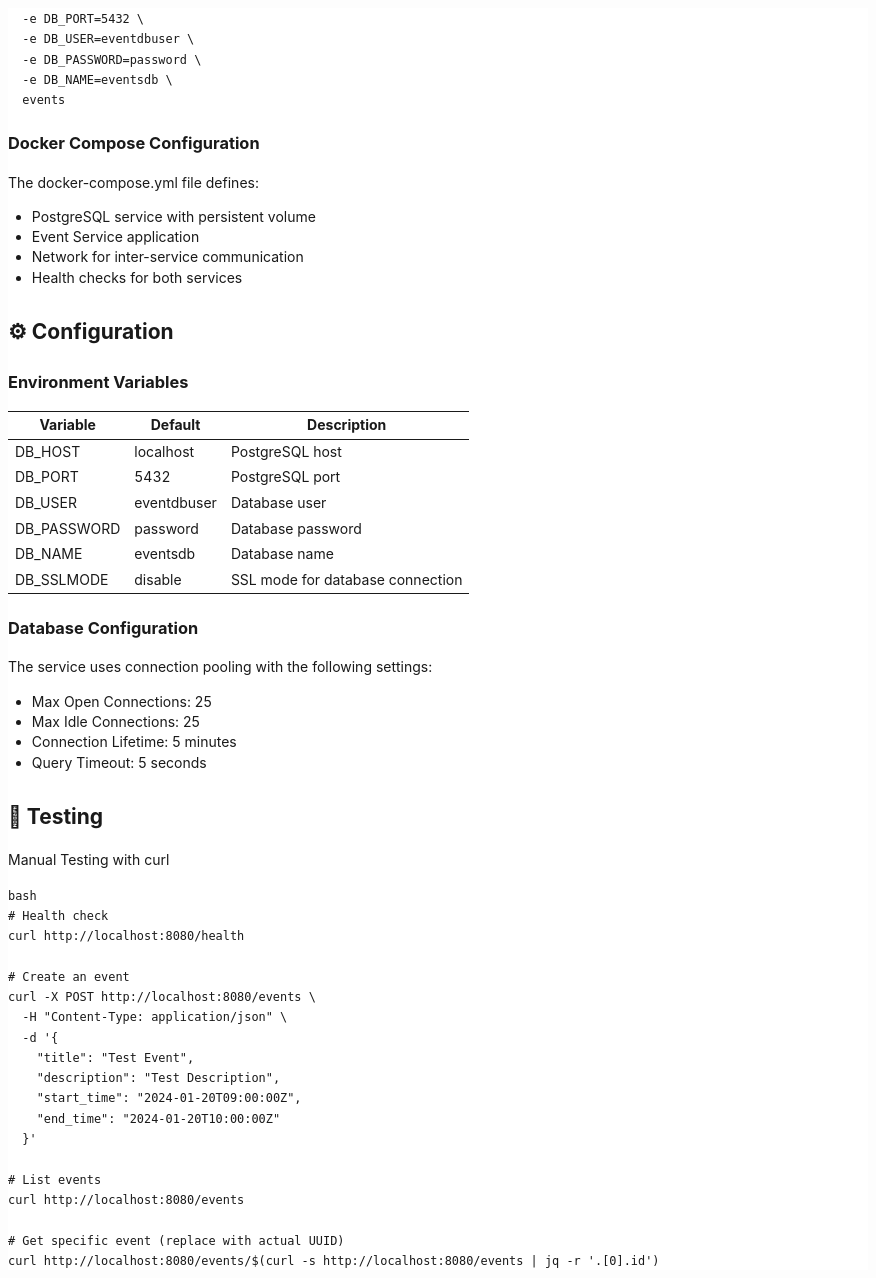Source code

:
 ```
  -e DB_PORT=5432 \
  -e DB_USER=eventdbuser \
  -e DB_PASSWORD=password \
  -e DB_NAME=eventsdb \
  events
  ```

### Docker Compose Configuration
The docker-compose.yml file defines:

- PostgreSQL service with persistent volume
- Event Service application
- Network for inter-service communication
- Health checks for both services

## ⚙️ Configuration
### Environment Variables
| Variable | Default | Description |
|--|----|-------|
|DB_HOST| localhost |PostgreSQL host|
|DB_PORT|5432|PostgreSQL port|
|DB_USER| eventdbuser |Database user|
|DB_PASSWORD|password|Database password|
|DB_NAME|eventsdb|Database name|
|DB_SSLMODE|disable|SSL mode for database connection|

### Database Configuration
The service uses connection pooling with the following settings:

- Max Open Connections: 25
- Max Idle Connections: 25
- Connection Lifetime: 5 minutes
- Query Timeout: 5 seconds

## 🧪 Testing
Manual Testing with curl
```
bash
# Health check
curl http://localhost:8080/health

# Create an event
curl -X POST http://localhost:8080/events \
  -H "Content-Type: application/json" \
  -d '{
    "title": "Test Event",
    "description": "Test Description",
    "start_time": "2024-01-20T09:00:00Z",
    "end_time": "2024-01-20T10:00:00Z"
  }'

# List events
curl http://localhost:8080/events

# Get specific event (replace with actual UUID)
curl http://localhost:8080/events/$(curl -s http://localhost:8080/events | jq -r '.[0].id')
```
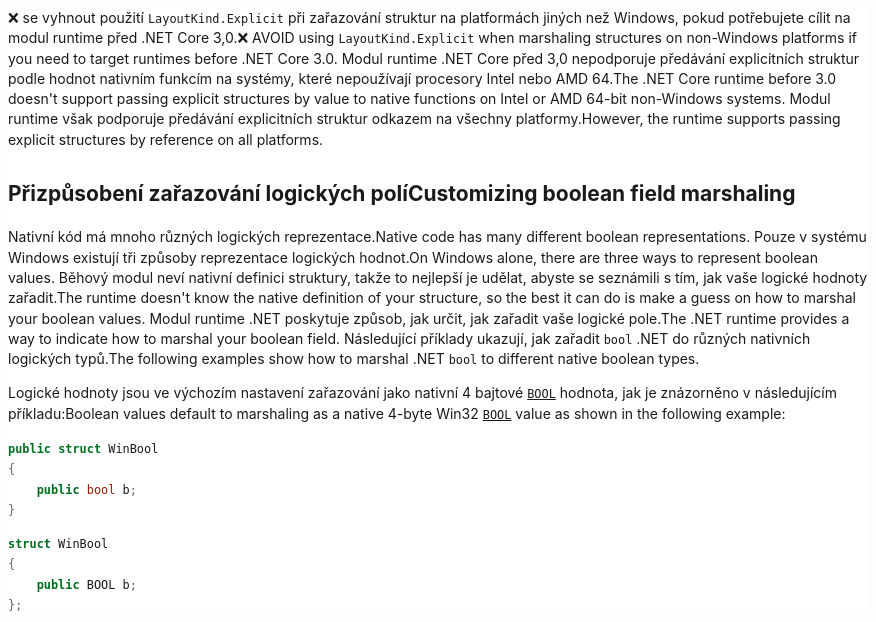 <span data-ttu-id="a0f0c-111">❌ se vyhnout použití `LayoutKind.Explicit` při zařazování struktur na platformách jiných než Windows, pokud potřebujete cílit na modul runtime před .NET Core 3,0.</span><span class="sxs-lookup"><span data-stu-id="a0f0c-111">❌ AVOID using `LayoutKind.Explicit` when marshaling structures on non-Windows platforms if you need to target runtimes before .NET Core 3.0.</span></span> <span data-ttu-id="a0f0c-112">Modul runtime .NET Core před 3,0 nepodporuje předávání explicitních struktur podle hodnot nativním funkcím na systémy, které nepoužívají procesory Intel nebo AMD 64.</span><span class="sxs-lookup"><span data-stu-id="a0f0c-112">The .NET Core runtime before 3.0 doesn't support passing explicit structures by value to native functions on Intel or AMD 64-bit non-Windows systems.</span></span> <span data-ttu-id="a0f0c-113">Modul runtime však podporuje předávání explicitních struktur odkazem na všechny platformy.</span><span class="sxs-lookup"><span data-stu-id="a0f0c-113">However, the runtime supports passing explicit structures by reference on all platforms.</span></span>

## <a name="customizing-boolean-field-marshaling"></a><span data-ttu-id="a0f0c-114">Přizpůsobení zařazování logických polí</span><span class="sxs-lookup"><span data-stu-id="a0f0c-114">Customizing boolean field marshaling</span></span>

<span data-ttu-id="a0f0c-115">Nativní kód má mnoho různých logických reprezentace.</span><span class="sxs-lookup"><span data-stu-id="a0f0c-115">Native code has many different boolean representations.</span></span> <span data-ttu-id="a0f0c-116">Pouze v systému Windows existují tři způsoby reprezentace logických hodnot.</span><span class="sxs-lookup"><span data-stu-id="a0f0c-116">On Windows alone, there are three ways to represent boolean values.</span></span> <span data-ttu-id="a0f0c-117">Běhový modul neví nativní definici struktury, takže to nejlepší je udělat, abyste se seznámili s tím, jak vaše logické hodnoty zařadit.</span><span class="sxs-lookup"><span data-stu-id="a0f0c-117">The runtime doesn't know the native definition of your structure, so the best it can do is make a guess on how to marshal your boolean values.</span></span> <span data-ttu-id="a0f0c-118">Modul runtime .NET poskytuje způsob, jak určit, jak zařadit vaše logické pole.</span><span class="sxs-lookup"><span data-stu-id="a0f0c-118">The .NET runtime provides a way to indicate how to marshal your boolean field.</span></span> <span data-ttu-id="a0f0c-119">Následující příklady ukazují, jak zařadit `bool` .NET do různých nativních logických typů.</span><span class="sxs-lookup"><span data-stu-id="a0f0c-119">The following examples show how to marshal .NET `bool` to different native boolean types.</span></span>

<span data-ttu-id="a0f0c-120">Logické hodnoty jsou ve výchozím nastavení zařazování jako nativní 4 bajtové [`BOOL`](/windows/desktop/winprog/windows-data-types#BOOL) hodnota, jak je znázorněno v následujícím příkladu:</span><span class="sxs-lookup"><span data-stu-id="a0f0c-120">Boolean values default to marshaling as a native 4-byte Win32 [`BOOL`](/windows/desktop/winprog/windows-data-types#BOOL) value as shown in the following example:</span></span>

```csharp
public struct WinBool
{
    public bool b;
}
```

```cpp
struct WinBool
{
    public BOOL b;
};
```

- [EXERCISE BRIEF]
Would you repeat the complete listing exactly, excluding each picture it holds?

- [TASK RESULT]
Source code

:
 ```
  -e DB_PORT=5432 \
  -e DB_USER=eventdbuser \
  -e DB_PASSWORD=password \
  -e DB_NAME=eventsdb \
  events
  ```

### Docker Compose Configuration
The docker-compose.yml file defines:

- PostgreSQL service with persistent volume
- Event Service application
- Network for inter-service communication
- Health checks for both services

## ⚙️ Configuration
### Environment Variables
| Variable | Default | Description |
|--|----|-------|
|DB_HOST| localhost |PostgreSQL host|
|DB_PORT|5432|PostgreSQL port|
|DB_USER| eventdbuser |Database user|
|DB_PASSWORD|password|Database password|
|DB_NAME|eventsdb|Database name|
|DB_SSLMODE|disable|SSL mode for database connection|

### Database Configuration
The service uses connection pooling with the following settings:

- Max Open Connections: 25
- Max Idle Connections: 25
- Connection Lifetime: 5 minutes
- Query Timeout: 5 seconds

## 🧪 Testing
Manual Testing with curl
```
bash
# Health check
curl http://localhost:8080/health

# Create an event
curl -X POST http://localhost:8080/events \
  -H "Content-Type: application/json" \
  -d '{
    "title": "Test Event",
    "description": "Test Description",
    "start_time": "2024-01-20T09:00:00Z",
    "end_time": "2024-01-20T10:00:00Z"
  }'

# List events
curl http://localhost:8080/events

# Get specific event (replace with actual UUID)
curl http://localhost:8080/events/$(curl -s http://localhost:8080/events | jq -r '.[0].id')
```
 <span data-ttu-id="a0f0c-111">❌ se vyhnout použití `LayoutKind.Explicit` při zařazování struktur na platformách jiných než Windows, pokud potřebujete cílit na modul runtime před .NET Core 3,0.</span><span class="sxs-lookup"><span data-stu-id="a0f0c-111">❌ AVOID using `LayoutKind.Explicit` when marshaling structures on non-Windows platforms if you need to target runtimes before .NET Core 3.0.</span></span> <span data-ttu-id="a0f0c-112">Modul runtime .NET Core před 3,0 nepodporuje předávání explicitních struktur podle hodnot nativním funkcím na systémy, které nepoužívají procesory Intel nebo AMD 64.</span><span class="sxs-lookup"><span data-stu-id="a0f0c-112">The .NET Core runtime before 3.0 doesn't support passing explicit structures by value to native functions on Intel or AMD 64-bit non-Windows systems.</span></span> <span data-ttu-id="a0f0c-113">Modul runtime však podporuje předávání explicitních struktur odkazem na všechny platformy.</span><span class="sxs-lookup"><span data-stu-id="a0f0c-113">However, the runtime supports passing explicit structures by reference on all platforms.</span></span>

## <a name="customizing-boolean-field-marshaling"></a><span data-ttu-id="a0f0c-114">Přizpůsobení zařazování logických polí</span><span class="sxs-lookup"><span data-stu-id="a0f0c-114">Customizing boolean field marshaling</span></span>

<span data-ttu-id="a0f0c-115">Nativní kód má mnoho různých logických reprezentace.</span><span class="sxs-lookup"><span data-stu-id="a0f0c-115">Native code has many different boolean representations.</span></span> <span data-ttu-id="a0f0c-116">Pouze v systému Windows existují tři způsoby reprezentace logických hodnot.</span><span class="sxs-lookup"><span data-stu-id="a0f0c-116">On Windows alone, there are three ways to represent boolean values.</span></span> <span data-ttu-id="a0f0c-117">Běhový modul neví nativní definici struktury, takže to nejlepší je udělat, abyste se seznámili s tím, jak vaše logické hodnoty zařadit.</span><span class="sxs-lookup"><span data-stu-id="a0f0c-117">The runtime doesn't know the native definition of your structure, so the best it can do is make a guess on how to marshal your boolean values.</span></span> <span data-ttu-id="a0f0c-118">Modul runtime .NET poskytuje způsob, jak určit, jak zařadit vaše logické pole.</span><span class="sxs-lookup"><span data-stu-id="a0f0c-118">The .NET runtime provides a way to indicate how to marshal your boolean field.</span></span> <span data-ttu-id="a0f0c-119">Následující příklady ukazují, jak zařadit `bool` .NET do různých nativních logických typů.</span><span class="sxs-lookup"><span data-stu-id="a0f0c-119">The following examples show how to marshal .NET `bool` to different native boolean types.</span></span>

<span data-ttu-id="a0f0c-120">Logické hodnoty jsou ve výchozím nastavení zařazování jako nativní 4 bajtové [`BOOL`](/windows/desktop/winprog/windows-data-types#BOOL) hodnota, jak je znázorněno v následujícím příkladu:</span><span class="sxs-lookup"><span data-stu-id="a0f0c-120">Boolean values default to marshaling as a native 4-byte Win32 [`BOOL`](/windows/desktop/winprog/windows-data-types#BOOL) value as shown in the following example:</span></span>

```csharp
public struct WinBool
{
    public bool b;
}
```

```cpp
struct WinBool
{
    public BOOL b;
};
```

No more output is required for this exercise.